───── SELECTED TEXT ─────

Borderlines will also run in market towns like Bromyard, at The Conquest Theatre, Ledbury, at the Market Theatre, at Presteigne Screen and throughout the Flicks in the Sticks network of village halls and community centres. Many of these smaller venues are located far from conventional cinema provision in this predominantly rural area.

At a time, when international conflicts are bitter and rife, the name Borderlines, devised back in 2003 for a film festival that straddled borders rather than creating boundaries, seems more pertinent than ever, as do the principles of diversity and inclusivity for which the festival stands.

Naomi Vera-Sanso, the Festival Director, comments “This year, we have multiple films in our programme that focus on people throughout the world who cross borders to seek refuge and a better life. Films like Io Capitano, Bye Bye Tiberias, Shayda, Norwegian Wood and the powerful, but rarely seen Syrian classic, The Dupes. We are proud to be able to show films that represent a variety of cultural experiences and are told from a different viewpoint from our own.

We would like to take the opportunity to thank everyone who plays the National Lottery. Without your support, a film festival of this scale, ambition and reach would be impossible to mount.”

Borderlines is the only film festival to be programmed by the Independent Cinema Office. As a result, the programme contains many of the major prize-winning independent films from renowned international festivals that have yet to hit British cinemas.

───── INPUT DATA ─────

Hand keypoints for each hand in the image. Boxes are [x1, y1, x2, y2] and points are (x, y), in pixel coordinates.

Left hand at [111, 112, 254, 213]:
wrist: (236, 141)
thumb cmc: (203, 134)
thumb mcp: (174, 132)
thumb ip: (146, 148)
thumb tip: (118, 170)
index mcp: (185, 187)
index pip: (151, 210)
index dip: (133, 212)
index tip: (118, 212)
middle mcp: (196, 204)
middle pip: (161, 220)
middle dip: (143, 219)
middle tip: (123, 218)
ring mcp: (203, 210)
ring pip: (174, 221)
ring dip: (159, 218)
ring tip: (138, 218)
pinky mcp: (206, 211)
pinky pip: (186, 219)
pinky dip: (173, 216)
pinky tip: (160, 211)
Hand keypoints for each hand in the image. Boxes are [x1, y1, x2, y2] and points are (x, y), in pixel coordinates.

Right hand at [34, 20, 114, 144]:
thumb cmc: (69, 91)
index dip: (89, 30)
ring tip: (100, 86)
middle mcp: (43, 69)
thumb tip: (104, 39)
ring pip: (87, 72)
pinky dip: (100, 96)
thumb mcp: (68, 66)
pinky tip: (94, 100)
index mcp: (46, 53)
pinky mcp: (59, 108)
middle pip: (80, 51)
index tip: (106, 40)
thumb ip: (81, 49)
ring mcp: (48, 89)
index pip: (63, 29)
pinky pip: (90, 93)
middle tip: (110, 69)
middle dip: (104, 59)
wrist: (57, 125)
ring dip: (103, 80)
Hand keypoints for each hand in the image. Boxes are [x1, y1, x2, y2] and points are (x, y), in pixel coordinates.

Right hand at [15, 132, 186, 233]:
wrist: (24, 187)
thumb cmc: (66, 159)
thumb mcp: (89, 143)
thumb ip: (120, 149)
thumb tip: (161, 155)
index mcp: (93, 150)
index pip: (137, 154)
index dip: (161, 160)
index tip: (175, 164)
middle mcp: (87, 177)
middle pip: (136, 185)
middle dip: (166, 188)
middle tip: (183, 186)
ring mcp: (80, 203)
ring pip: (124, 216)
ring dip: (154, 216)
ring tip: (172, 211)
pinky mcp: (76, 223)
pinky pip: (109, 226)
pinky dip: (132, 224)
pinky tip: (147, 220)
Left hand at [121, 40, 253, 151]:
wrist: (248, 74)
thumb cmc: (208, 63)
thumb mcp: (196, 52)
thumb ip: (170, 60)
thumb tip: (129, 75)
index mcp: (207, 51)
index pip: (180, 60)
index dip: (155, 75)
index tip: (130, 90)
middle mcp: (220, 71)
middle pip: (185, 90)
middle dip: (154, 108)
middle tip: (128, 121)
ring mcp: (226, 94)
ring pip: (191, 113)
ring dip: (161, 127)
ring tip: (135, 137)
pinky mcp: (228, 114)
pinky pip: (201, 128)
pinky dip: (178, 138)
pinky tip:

─────

## THINGS TO DO
(a) In the Borderlines festival text, what organization programs the festival?
(b) Carry on the Borderlines festival text, starting after its last sentence.

## RESPONSES TO THE EXERCISE
(a) The Independent Cinema Office.

(b)
Award-winning films included in the festival are: the 2023 winner of the Palme d’Or, Anatomy of a Fall, Hirokazu Kore-eda’s Monster, awarded Best Screenplay, and Trần Anh Hùng given Best Director for The Taste of Things, all at Cannes Film Festival; Evil Does Not Exist, Best Film at the BFI London Film Festival 2023 as well as the Grand Jury Prize winner at Venice Film Festival; Hoard, the Sutherland Prize-winner for Best First Feature, and Bye Bye Tiberias, which won the Grierson Award at the BFI London Film Festival; Disco Boy, winner of the Silver Bear at the 2023 Berlinale, alongside the Joint Winners of the Encounters Award, Special Jury Prize, Samsara and Orlando, My Political Biography.

The Promised Land from Denmark and The Taste of Things from France, Io Capitano from Italy, Perfect Days from Japan, Tótem from Mexico and The Zone of Interest (from the UK but with German dialogue)are all shortlisted for International Feature Academy Awards.

All of Us Strangers, The Zone of Interest, Past Lives, Anatomy of a Fall, One Life, and The Great Escaper are all tipped for BAFTA success.

Exciting new features by well-established directors are a prominent element of the festival this year: Nuri Bilge Ceylan’s About Dry Grasses from Turkey, Alice Rohrwachers’ La Chimera from Italy, a new film by Japanese festival favourite Hirokazu Kore-eda, back on home territory with the enigmatic Monster, while veteran German director Wim Wenders makes his first film Perfect Days– about the serene existence of Tokyo toilet cleaner – in Japan. US auteur Kelly Reichardt embarks on her fourth collaboration with actor Michelle Williams in Showing Up and Indigenous Australian director Warwick Thornton is back with The New Boy, starring Cate Blanchett in the intriguing role of a scatty, bewildered nun running an orphanage in the outback during the 1940s.  

We’ll also be highlighting fresh and highly original British filmmaking talent with Luna Carnoon’s Hoard and Naqqash Khalid’s In Camera, both with a main character who is an outsider at their heart.

Approximately a third of the titles in the programme in the programme are directed and/or written by women and we continue to employ F-Rated badging to highlight their work.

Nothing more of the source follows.